**WHAT YOU WILL DO**
Count the lines in the listing below that contain the string "artery", matching case exactly. Reply with the number alone.

**MATERIAL PROVIDED**
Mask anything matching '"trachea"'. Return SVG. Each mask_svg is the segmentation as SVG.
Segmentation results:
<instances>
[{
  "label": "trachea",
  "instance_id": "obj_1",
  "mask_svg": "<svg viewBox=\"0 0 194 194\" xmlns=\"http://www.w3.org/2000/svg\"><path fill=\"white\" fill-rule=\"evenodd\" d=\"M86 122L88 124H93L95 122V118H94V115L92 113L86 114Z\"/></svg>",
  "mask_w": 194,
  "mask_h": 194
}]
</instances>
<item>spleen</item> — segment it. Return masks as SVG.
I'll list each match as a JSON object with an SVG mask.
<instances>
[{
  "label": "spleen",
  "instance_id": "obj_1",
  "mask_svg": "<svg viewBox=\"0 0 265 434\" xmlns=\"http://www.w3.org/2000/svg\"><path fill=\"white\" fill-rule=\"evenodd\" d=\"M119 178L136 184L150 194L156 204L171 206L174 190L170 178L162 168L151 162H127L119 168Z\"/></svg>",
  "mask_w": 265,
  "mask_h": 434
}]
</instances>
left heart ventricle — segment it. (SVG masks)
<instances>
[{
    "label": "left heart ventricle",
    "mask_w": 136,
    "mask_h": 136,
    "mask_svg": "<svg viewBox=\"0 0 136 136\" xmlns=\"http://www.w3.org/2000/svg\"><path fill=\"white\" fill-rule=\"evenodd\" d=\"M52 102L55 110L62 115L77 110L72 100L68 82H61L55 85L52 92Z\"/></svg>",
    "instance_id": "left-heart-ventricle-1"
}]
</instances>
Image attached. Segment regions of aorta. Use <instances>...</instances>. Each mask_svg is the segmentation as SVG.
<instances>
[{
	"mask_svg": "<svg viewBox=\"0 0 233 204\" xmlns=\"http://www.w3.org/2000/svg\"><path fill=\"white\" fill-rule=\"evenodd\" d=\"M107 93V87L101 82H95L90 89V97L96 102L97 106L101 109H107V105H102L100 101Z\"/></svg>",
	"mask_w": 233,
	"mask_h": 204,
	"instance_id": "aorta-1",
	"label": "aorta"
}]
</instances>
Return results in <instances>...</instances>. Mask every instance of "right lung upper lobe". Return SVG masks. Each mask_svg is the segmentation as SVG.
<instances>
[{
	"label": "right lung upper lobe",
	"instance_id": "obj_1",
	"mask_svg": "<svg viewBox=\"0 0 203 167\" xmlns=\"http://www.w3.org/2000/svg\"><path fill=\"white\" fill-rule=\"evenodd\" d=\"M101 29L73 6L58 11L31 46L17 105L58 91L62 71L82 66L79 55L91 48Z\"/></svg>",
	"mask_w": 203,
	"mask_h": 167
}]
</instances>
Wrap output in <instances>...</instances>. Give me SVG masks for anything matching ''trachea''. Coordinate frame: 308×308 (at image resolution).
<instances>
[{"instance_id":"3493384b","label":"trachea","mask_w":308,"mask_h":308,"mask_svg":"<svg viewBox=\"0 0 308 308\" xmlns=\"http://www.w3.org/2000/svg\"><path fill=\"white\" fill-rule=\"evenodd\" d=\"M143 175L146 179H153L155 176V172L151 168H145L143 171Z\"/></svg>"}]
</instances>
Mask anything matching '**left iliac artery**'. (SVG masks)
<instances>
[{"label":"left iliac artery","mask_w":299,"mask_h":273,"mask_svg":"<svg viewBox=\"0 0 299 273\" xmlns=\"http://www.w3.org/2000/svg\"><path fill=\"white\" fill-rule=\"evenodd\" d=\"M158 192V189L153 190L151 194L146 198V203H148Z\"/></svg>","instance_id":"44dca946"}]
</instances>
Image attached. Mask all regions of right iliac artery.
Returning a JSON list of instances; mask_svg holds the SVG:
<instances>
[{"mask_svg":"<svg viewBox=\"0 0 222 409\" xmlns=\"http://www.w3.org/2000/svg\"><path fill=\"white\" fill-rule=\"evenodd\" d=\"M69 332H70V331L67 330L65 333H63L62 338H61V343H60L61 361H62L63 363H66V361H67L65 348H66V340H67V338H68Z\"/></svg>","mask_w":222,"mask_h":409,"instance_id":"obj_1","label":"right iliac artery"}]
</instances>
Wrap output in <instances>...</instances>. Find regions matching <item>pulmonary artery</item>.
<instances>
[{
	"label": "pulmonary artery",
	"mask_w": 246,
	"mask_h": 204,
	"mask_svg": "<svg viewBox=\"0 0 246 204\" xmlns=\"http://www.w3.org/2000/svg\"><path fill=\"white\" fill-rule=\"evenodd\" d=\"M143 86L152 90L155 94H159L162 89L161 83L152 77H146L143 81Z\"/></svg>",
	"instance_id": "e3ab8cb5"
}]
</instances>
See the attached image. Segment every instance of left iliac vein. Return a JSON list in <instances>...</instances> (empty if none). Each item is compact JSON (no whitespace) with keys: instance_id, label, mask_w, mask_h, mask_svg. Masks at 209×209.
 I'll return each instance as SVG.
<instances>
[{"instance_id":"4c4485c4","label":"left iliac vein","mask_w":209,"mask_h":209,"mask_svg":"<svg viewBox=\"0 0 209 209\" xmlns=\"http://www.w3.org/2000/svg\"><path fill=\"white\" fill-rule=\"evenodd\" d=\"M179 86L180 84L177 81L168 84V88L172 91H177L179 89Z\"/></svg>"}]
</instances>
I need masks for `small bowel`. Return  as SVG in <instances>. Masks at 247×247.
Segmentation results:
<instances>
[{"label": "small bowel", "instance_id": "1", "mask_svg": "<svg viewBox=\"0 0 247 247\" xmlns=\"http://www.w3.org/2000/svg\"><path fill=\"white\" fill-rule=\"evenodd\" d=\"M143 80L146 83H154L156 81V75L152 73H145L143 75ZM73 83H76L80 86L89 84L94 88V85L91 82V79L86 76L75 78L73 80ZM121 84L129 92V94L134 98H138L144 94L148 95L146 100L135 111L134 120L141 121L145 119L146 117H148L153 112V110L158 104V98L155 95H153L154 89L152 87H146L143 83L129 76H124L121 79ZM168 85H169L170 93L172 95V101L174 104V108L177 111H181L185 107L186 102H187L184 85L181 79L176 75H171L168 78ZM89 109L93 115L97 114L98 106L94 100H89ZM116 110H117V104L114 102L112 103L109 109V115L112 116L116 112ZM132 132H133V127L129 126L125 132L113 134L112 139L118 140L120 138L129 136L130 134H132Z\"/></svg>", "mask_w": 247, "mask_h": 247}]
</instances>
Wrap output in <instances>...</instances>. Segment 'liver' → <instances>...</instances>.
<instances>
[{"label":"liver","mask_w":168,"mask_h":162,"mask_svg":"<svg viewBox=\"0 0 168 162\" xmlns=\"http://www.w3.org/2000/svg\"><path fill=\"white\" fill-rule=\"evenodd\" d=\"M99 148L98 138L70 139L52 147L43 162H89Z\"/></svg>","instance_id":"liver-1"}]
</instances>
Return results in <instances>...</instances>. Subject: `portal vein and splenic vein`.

**WRITTEN SOLUTION**
6